(Items listed in a dataset)

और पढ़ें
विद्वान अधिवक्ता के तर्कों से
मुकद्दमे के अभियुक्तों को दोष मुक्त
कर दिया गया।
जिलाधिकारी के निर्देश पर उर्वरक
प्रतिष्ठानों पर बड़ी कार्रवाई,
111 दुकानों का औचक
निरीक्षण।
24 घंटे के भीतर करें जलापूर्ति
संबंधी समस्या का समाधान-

* **INSTRUCTION**: Every entry should be retyped exactly as it appears.

* **FINISHED TASK**:
और पढ़ें
विद्वान अधिवक्ता के तर्कों से
मुकद्दमे के अभियुक्तों को दोष मुक्त
कर दिया गया।
जिलाधिकारी के निर्देश पर उर्वरक
प्रतिष्ठानों पर बड़ी कार्रवाई,
111 दुकानों का औचक
निरीक्षण।
24 घंटे के भीतर करें जलापूर्ति
संबंधी समस्या का समाधान-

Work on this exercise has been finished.